German language
 
German is spoken by many millions of people throughout the world. Approximately 71 million German-speaking persons live in Germany, and several million under foreign administration. In addition, German is spoken by almost 7 million people in Austria, about 300,000 in Luxembourg, 3,400,000 in the northern section of Switzerland, and about 1,500,000 in Alsace-Lorraine. Reliable statistics are not available concerning the number of German-speaking persons who inhabit those regions of eastern Europe from which Germans were expelled at the end of World War II. Outside Europe, the largest number of people using German as their mother tongue live in the United States. An important group of German-speaking people in the U.S. are the so-called Pennsylvania Dutch, who left the Palatinate region of Germany during the late 17th and the 18th centuries and settled in the southeastern part of Pennsylvania. They speak the Rhine-Franconian dialect with relatively few admixtures of English.

The development of German was affected by several systematic shifts of certain consonants. The so-called Germanic consonant shift distinguished the Common Germanic tongue from other Indo-European branches. Another characteristic of German, as well as of all the Germanic languages, is that the principal accent falls regularly upon the first syllable of a word; in verbal combinations, however, the root syllable, not the prefix, is stressed.

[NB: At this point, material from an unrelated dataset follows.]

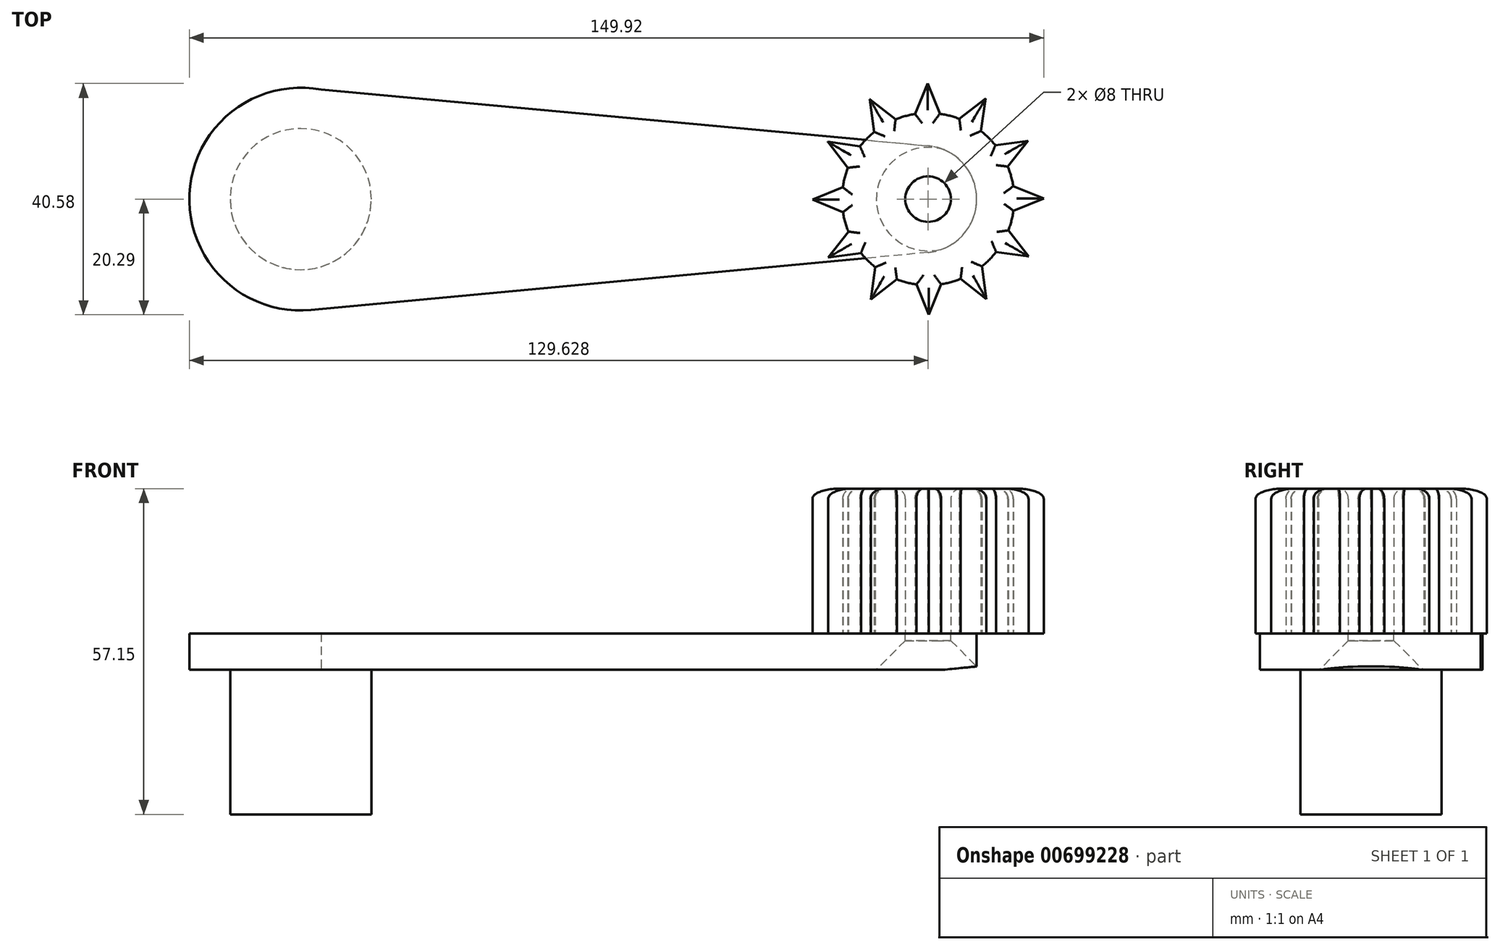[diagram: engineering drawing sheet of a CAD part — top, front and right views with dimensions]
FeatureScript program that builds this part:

The phonological characteristics of the German language include the use of the glottal stop before every initial stressed vowel in simple words or independent parts of a word; the pronunciation of u, o, ü, and ö with full lip-rounding; the tenseness of long vowels and the laxness of short vowels; the articulation of r lingually and gutturally; the voicing of the single s before and between vowels, and the devoicing of the final b, d, g to p, t, k, respectively; the use of the affricates pf and ts; and the pronunciation of w as [v] and of v as [f]. Vowels are nasalized only in words borrowed from French.

German is an inflected language, with three genders, four cases, and a strong and weak declension of qualifying adjectives. Because of the declensional and conjugational endings, some parts of speech are more precisely identified than in languages that show less inflection. Word order is strictly regulated; for example, subject and predicate are inverted when preceded by an adverb, prepositional phrase, or dependent clause; the verb is placed in the final position in a subordinate clause introduced by a relative pronoun or conjunction. In the formation of new words, German makes extensive use of compounds of two or more independent words and of prefixes and suffixes (Oberbaumeister; Handelsluftfahrt; Geteilheit; teilbar). The poetic and philosophical vocabulary and scientific and technical terminology of German are particularly rich.

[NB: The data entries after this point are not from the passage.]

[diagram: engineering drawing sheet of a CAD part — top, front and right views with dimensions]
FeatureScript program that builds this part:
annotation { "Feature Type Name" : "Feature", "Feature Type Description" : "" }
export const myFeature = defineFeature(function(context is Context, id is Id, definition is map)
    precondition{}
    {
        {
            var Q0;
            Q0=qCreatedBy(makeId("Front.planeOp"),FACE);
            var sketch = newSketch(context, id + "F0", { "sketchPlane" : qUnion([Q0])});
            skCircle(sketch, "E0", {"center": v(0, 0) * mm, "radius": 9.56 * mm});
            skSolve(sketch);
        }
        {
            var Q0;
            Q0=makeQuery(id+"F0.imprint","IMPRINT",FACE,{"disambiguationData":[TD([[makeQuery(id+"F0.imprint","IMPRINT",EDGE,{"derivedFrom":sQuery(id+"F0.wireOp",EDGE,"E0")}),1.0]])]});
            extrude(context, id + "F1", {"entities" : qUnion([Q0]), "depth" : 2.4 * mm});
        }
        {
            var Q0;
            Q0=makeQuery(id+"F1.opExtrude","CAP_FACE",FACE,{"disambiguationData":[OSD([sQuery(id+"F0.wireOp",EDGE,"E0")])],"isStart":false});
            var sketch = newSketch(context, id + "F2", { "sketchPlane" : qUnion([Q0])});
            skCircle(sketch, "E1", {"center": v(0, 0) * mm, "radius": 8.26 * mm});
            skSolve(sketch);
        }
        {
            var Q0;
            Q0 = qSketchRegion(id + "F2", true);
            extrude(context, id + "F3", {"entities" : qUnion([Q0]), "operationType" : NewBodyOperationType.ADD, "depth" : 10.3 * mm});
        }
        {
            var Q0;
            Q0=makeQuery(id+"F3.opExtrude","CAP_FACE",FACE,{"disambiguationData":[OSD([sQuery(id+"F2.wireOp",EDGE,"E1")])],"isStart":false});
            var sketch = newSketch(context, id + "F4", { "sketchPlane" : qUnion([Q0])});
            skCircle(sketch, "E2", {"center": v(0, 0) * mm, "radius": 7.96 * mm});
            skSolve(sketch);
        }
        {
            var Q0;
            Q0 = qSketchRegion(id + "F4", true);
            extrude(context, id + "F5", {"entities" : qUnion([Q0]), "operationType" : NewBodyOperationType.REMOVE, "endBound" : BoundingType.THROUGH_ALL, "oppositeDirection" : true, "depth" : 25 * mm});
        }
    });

No generally accepted standard of German pronunciation exists. As the result of the work of a commission established in 1898, composed of university professors and representatives of the German theater, certain norms of pronunciation were, however, accepted. These rules have been codified in Deutsche Buhnenaussprache (German Stage Pronunciation), first published in 1898 and again in 1957 as Deutsche Hochsprache (Standard German). The speech even of highly educated Germans is affected by the pronunciation peculiar to their native dialects. Various German-speaking groups, such as the Swabians, Saxons, Austrians, and Swiss, can be distinguished readily by their characteristic types of pronunciation.